WORK INSTRUCTIONS —
Return everything from the start of the items down to the line containing "text_box D [122, 705, 167, 751]", including both ends and copying each line unchanged, but leave the pictures out of your answer.

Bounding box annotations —
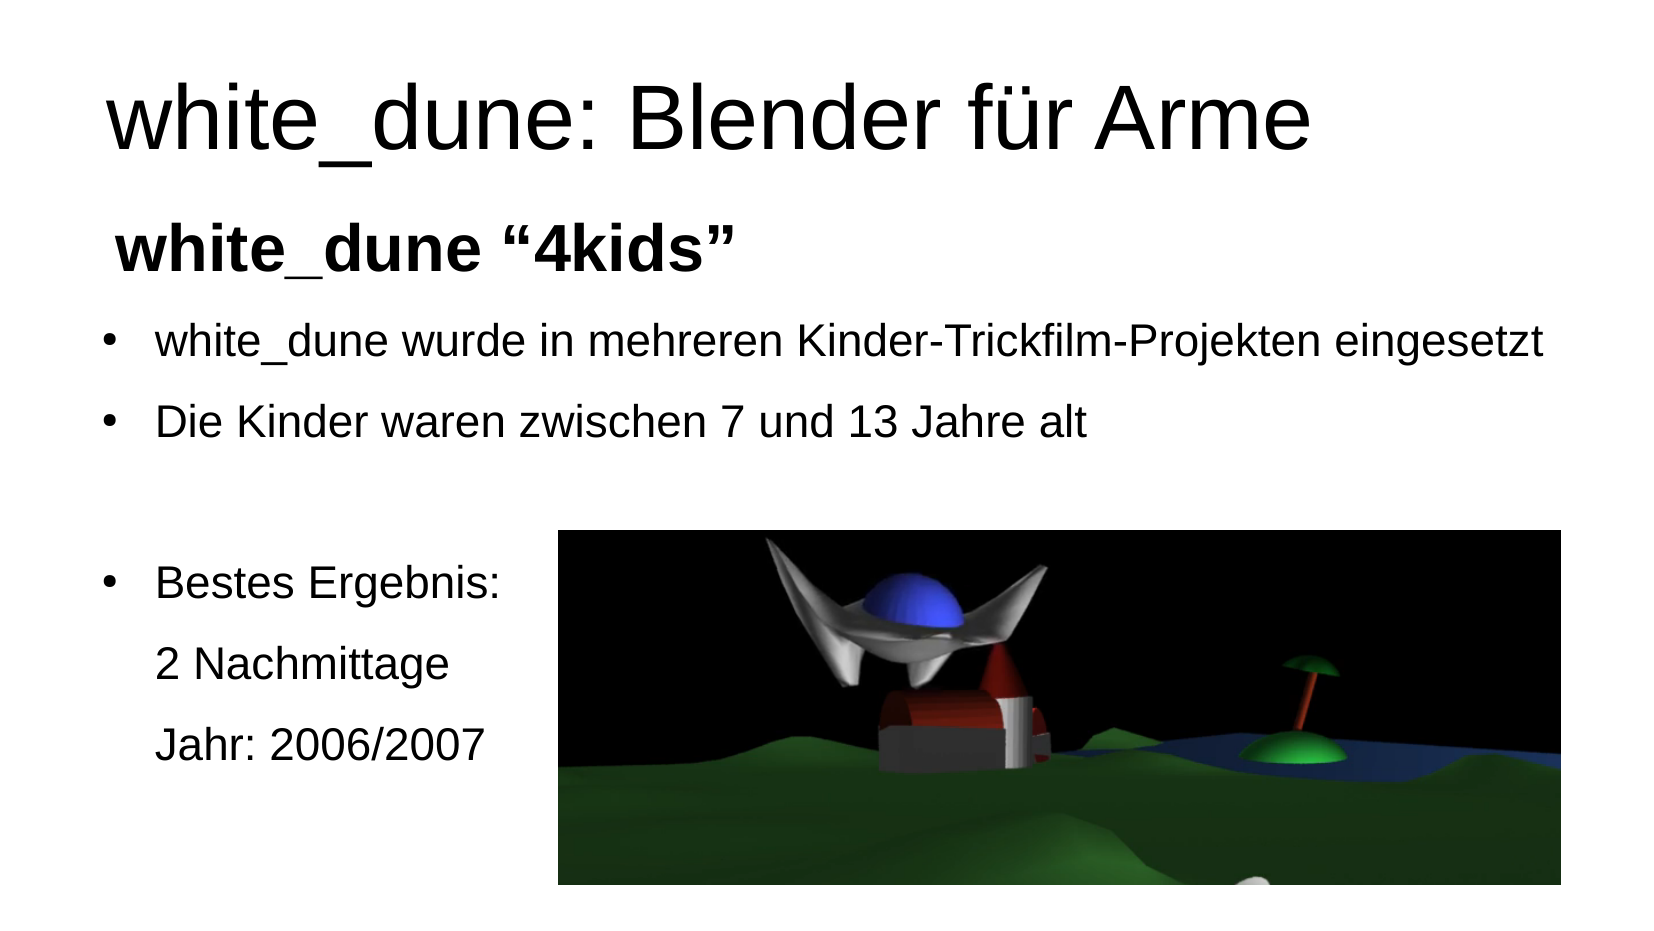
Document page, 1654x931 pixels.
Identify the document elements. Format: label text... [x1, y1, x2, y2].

list white_dune “4kids” white_dune wurde in mehreren Kinder-Trickfilm-Projekten eingesetzt Die Kinder waren zwischen 7 und 13 Jahre alt Bestes Ergebnis: 2 Nachmittage Jahr: 2006/2007 [45, 210, 1636, 931]
picture [558, 530, 1561, 886]
title white_dune: Blender für Arme [0, 39, 1456, 196]
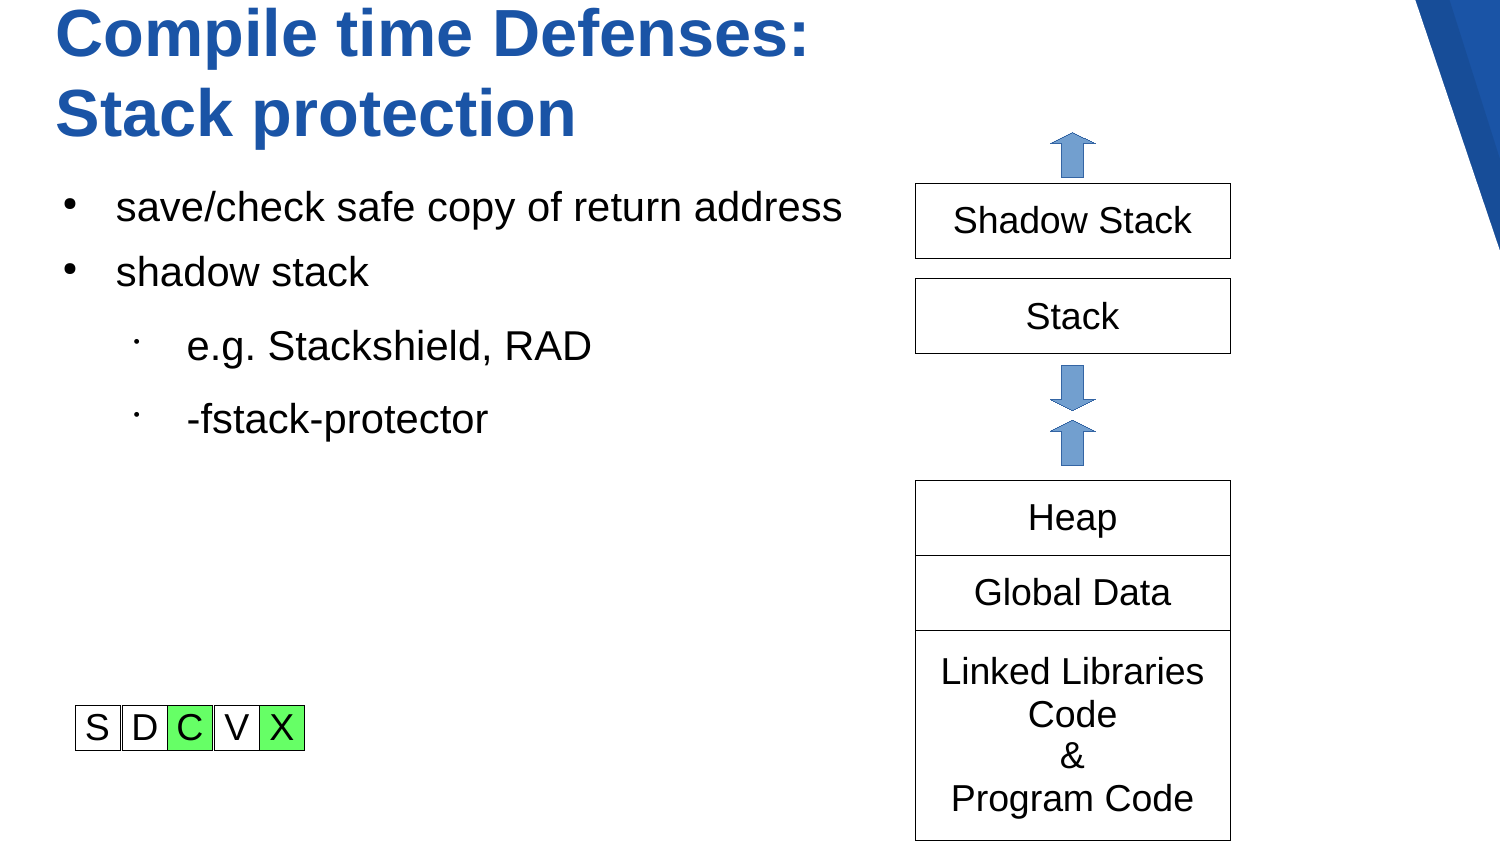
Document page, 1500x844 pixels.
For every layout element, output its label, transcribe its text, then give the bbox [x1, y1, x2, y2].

text_box S [75, 705, 121, 751]
text_box Shadow Stack [915, 183, 1231, 259]
text_box X [259, 705, 305, 751]
text_box Global Data [915, 556, 1231, 631]
text_box Stack [915, 278, 1231, 354]
text_box C [167, 705, 213, 751]
text_box Heap [915, 480, 1231, 556]
text_box Linked Libraries Code & Program Code [915, 631, 1231, 841]
text_box V [214, 705, 259, 751]
text_box [1050, 132, 1096, 178]
text_box [1050, 420, 1096, 466]
list save/check safe copy of return address shadow stack e.g. Stackshield, RAD -fstack-protector [30, 165, 1486, 406]
text_box [1050, 365, 1096, 411]
title Compile time Defenses: Stack protection [40, 97, 1306, 166]
text_box D [122, 705, 167, 751]
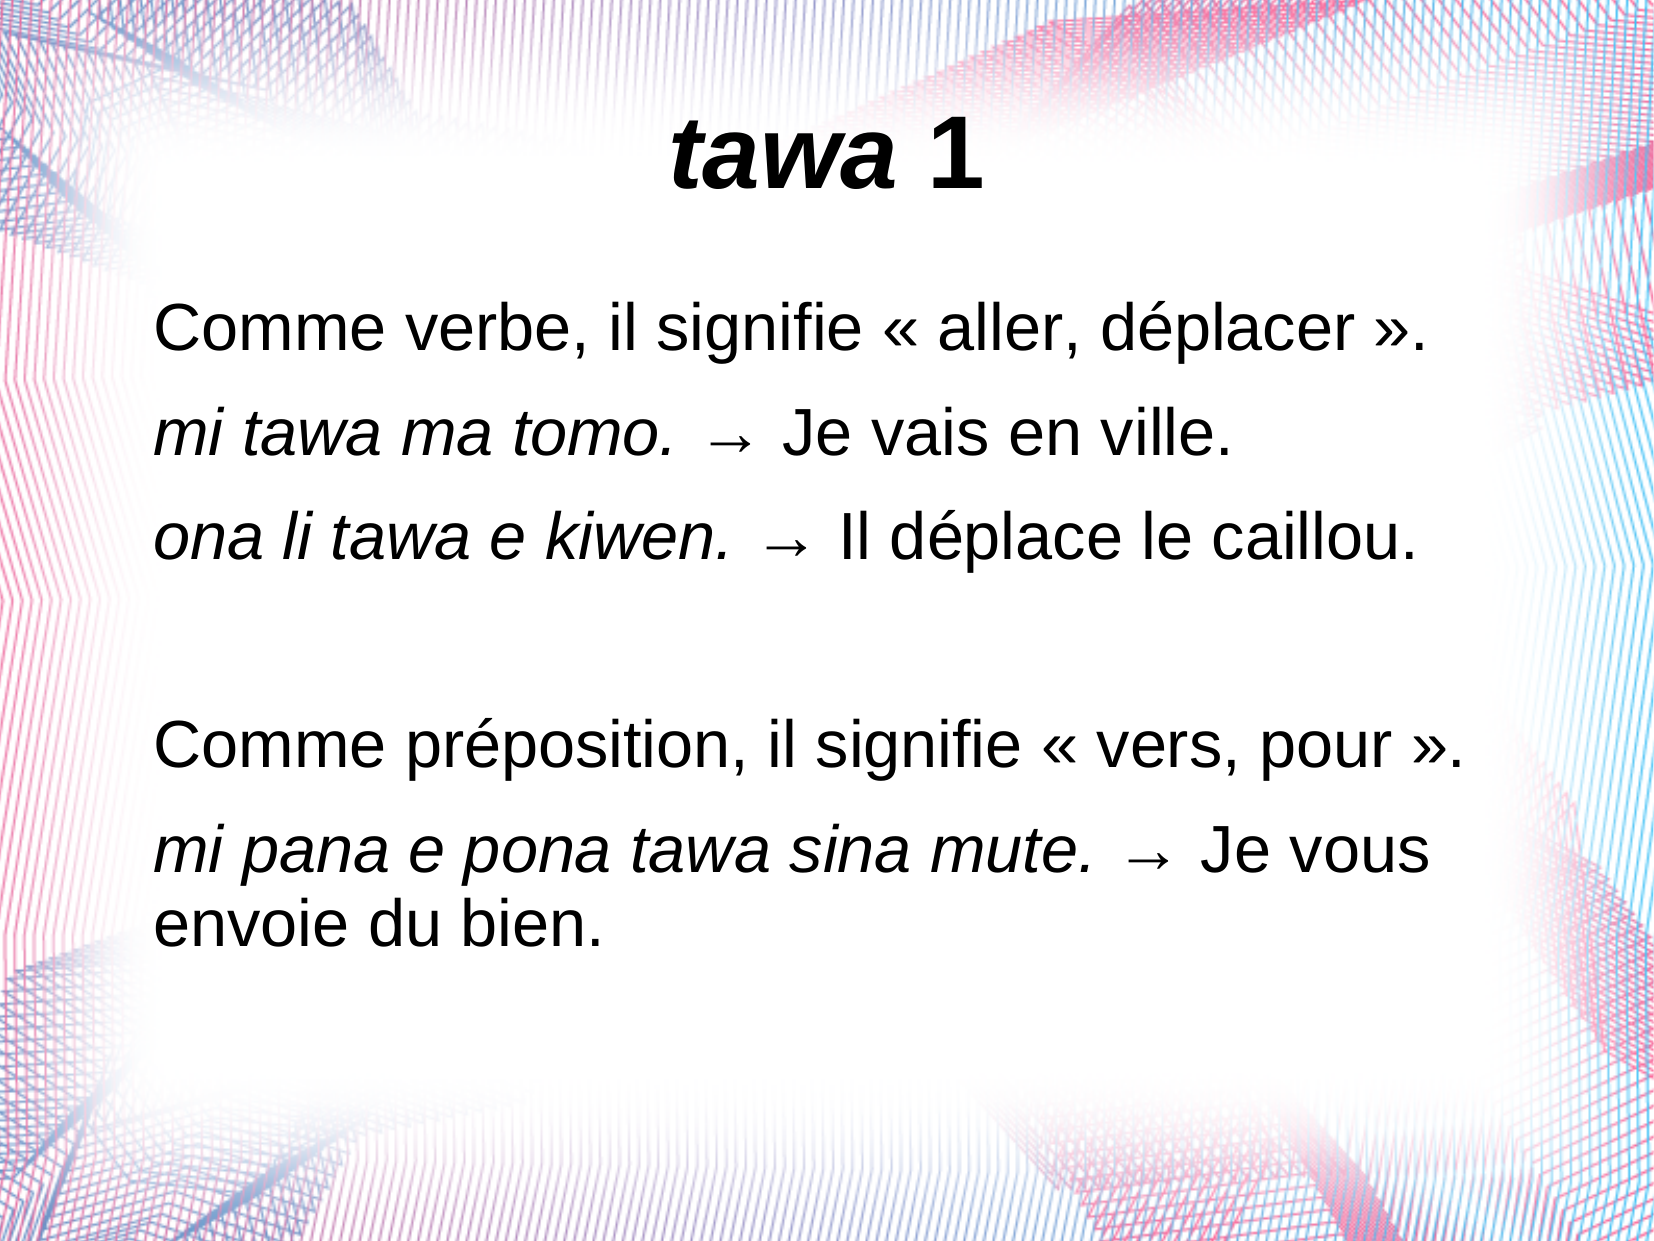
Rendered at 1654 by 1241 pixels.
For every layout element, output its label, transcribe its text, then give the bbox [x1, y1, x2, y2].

list Comme verbe, il signifie « aller, déplacer ». mi tawa ma tomo. → Je vais en ville. ona li tawa e kiwen. → Il déplace le caillou. Comme préposition, il signifie « vers, pour ». mi pana e pona tawa sina mute. → Je vous envoie du bien. [82, 290, 1571, 1066]
title tawa 1 [82, 49, 1571, 257]
picture [0, 0, 1654, 1241]
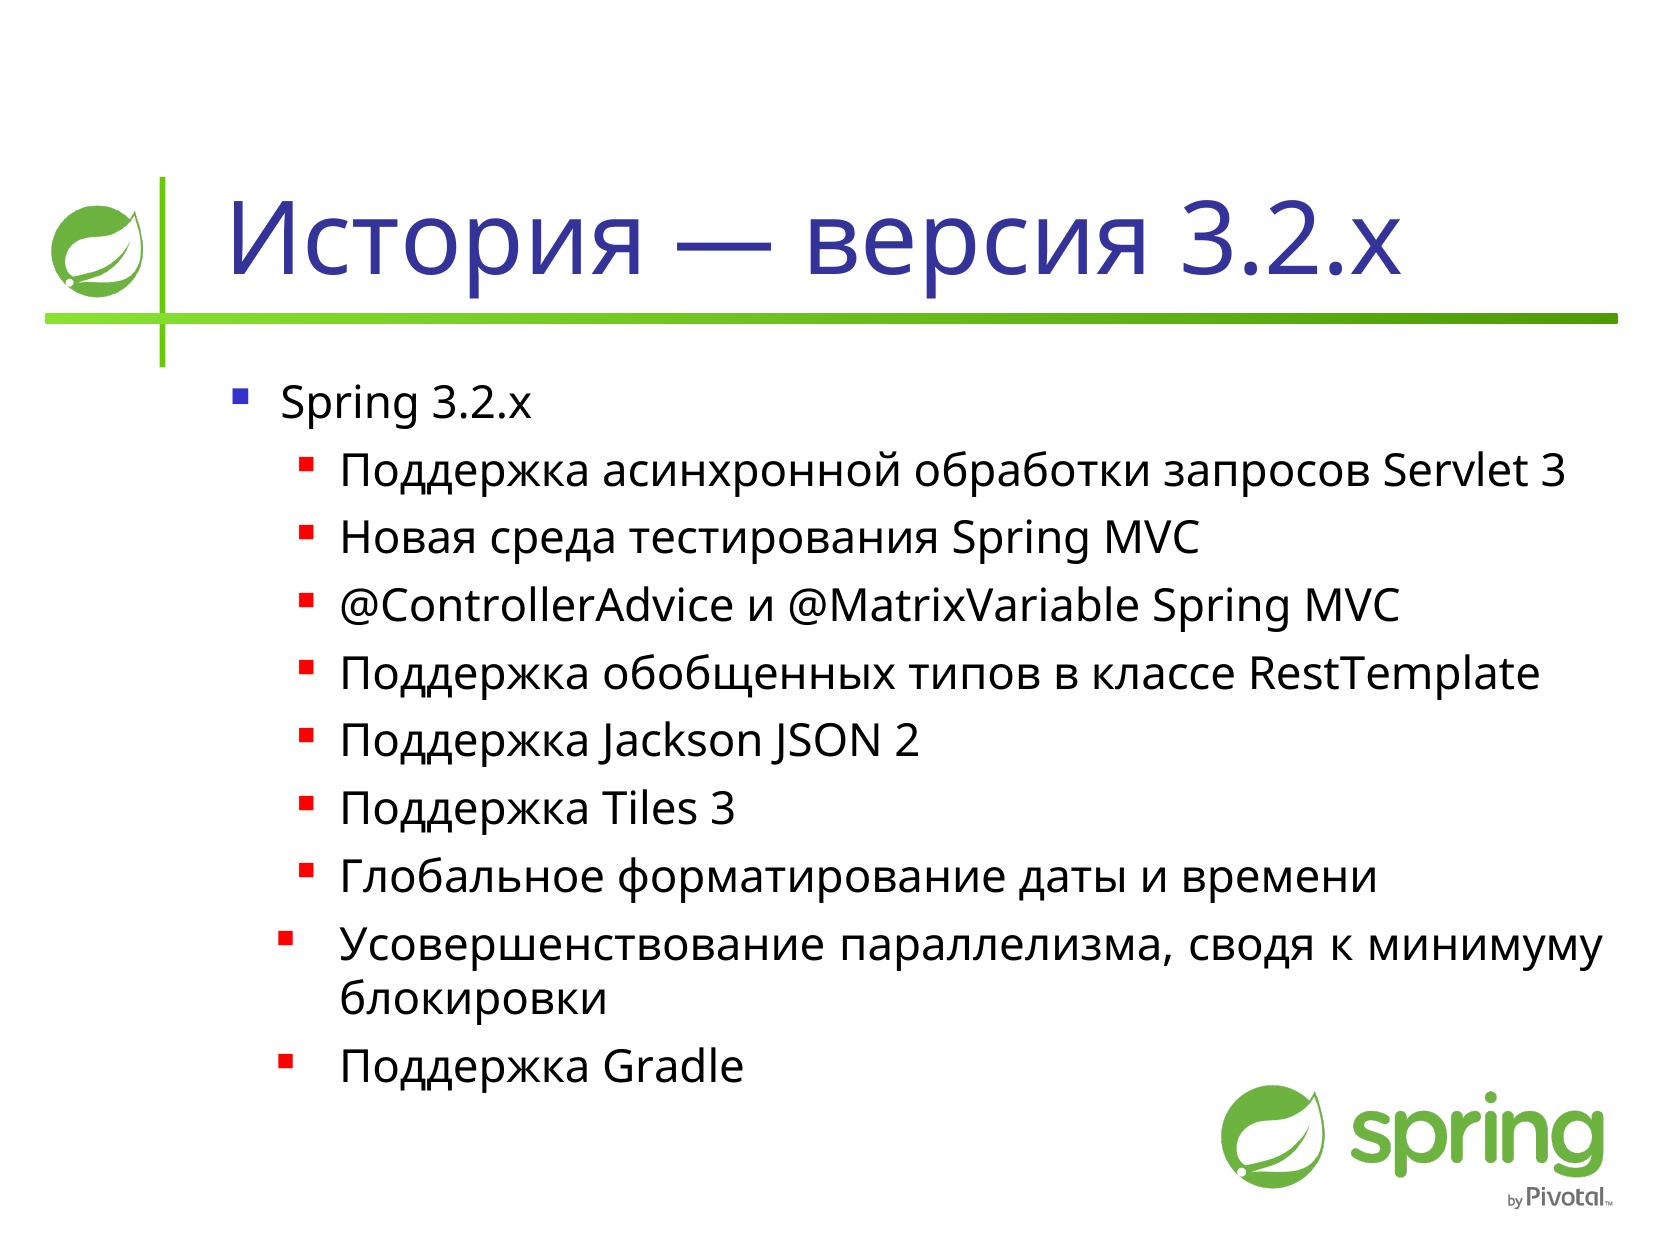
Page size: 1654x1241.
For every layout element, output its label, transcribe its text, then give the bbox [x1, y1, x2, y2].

picture [1216, 1109, 1618, 1212]
list Spring 3.2.x Поддержка асинхронной обработки запросов Servlet 3 Новая среда тестирования Spring MVC @ControllerAdvice и @MatrixVariable Spring MVC Поддержка обобщенных типов в классе RestTemplate Поддержка Jackson JSON 2 Поддержка Tiles 3 Глобальное форматирование даты и времени Усовершенствование параллелизма, сводя к минимуму блокировки Поддержка Gradle [213, 364, 1620, 1109]
title История — версия 3.2.x [208, 38, 1618, 304]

OUTPUT FOR THIS TASK —
Document page, 1654x931 pixels.
Identify the document elements. Format: label text... [x1, y1, x2, y2].

list white_dune “4kids” white_dune wurde in mehreren Kinder-Trickfilm-Projekten eingesetzt Die Kinder waren zwischen 7 und 13 Jahre alt Bestes Ergebnis: 2 Nachmittage Jahr: 2006/2007 [45, 210, 1636, 931]
picture [558, 530, 1561, 886]
title white_dune: Blender für Arme [0, 39, 1456, 196]
Document page, 1500x844 pixels.
For every layout element, output its label, transcribe its text, then give the bbox [x1, y1, x2, y2].

text_box S [75, 705, 121, 751]
text_box Shadow Stack [915, 183, 1231, 259]
text_box X [259, 705, 305, 751]
text_box Global Data [915, 556, 1231, 631]
text_box Stack [915, 278, 1231, 354]
text_box C [167, 705, 213, 751]
text_box Heap [915, 480, 1231, 556]
text_box Linked Libraries Code & Program Code [915, 631, 1231, 841]
text_box V [214, 705, 259, 751]
text_box [1050, 132, 1096, 178]
text_box [1050, 420, 1096, 466]
list save/check safe copy of return address shadow stack e.g. Stackshield, RAD -fstack-protector [30, 165, 1486, 406]
text_box [1050, 365, 1096, 411]
title Compile time Defenses: Stack protection [40, 97, 1306, 166]
text_box D [122, 705, 167, 751]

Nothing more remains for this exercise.